The Department of Agriculture (DA) reported Saturday that farm gate prices of palay—or unhusked rice—have started to climb just a week after President Ferdinand “Bongbong” Marcos Jr. announced a two-month suspension of rice importation beginning September 1, 2025.
Citing data from the National Food Authority (NFA), the DA said that farm gate prices—the amount farmers receive for their crops before transport, handling, and marketing costs—have increased in six of the country’s 13 major rice-producing regions.
NFA monitoring showed that traders’ buying prices for dry palay rose between 0.3% to 2.6% ahead of the import suspension in Central Luzon (including Nueva Ecija), Bicol, Central Visayas, and parts of Mindanao. Average farm gate prices ranged from ₱16.98 per kilo in Central Luzon to ₱20.59 in Southern Mindanao.
Prices, however, remained flat at ₱16.52 in Southern Tagalog and ₱17.60 in Western Visayas. In contrast, sharp drops were recorded in Ilocos, Cagayan Valley, Eastern Visayas, Northern Mindanao, and BARMM, with the lowest at ₱14.43 per kilo in Cagayan Valley and the highest at ₱21.67 in BARMM.
Agriculture Secretary Francisco Tiu Laurel Jr. said the government is closely monitoring market reactions to the import suspension, which was triggered by reports of palay prices falling as low as ₱8 per kilo—far below the estimated production cost of ₱12 per kilo for the most efficient farmers.
“If palay prices remain low during the ban, we may consider extending it, or recommend that President Marcos increase tariffs. And if prices of palay rise, we could shorten the ban,” said Tiu Laurel.
Global rice prices have been on a downtrend in 2025 due to India lifting its export ban on non-basmati rice, bumper harvests in major exporting countries, weaker global demand, and reduced tariffs—factors that have encouraged heavy rice imports, particularly from Vietnam.

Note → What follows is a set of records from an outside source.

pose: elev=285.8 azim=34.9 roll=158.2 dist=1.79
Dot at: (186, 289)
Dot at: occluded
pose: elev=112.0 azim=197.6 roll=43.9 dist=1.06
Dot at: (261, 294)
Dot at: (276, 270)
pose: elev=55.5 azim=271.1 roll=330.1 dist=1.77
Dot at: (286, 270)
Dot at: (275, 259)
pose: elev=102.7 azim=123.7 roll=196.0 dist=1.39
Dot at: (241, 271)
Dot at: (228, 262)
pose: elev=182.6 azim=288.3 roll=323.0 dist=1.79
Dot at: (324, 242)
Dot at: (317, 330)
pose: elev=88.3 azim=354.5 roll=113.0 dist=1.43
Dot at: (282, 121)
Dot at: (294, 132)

Between April and May alone, nearly 970,000 metric tons of rice were imported—enough to cover almost three months of national consumption—despite the Philippines posting record palay harvests.

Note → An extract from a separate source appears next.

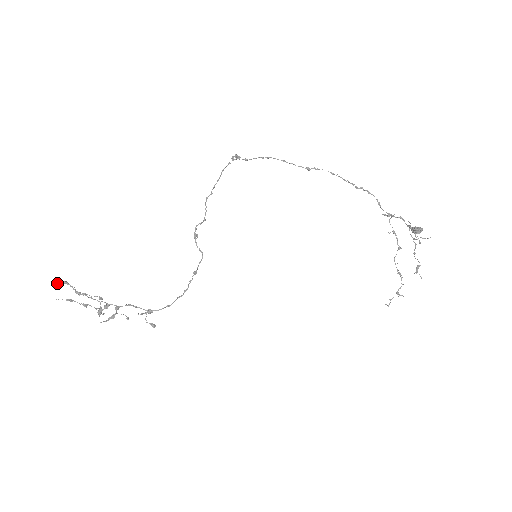
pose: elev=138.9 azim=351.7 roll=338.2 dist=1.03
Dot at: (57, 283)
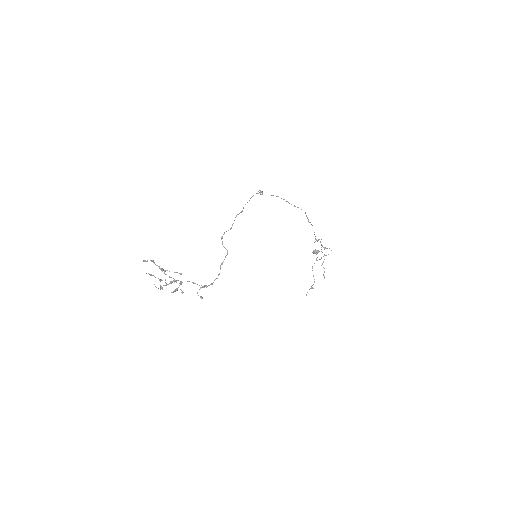
Dot at: (146, 261)
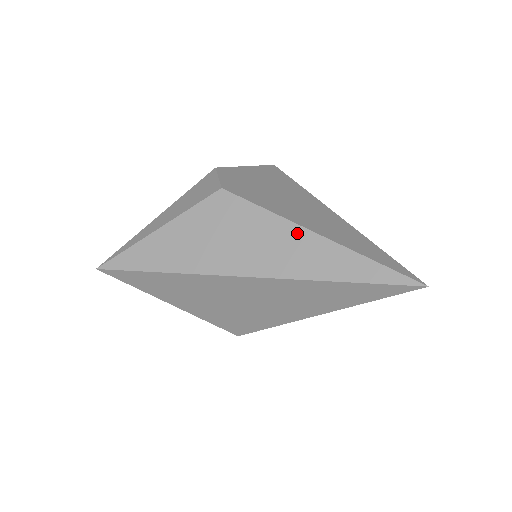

The country’s palay output reached 9.08 million metric tons in the first half of 2025, putting the DA on track toward its target of 20.46 million metric tons—an all-time high.
NFA Administrator Larry Lacson stressed that the objective of the import suspension is to stabilize farm incomes by lifting palay prices.
“The objective of the import ban is to allow the price of palay to be at a level that will give the farmers income, and the steady rise of palay price is a relief. We just hope that the other players in the industry will do their share by not taking advantage by spreading speculations,” Lacson said.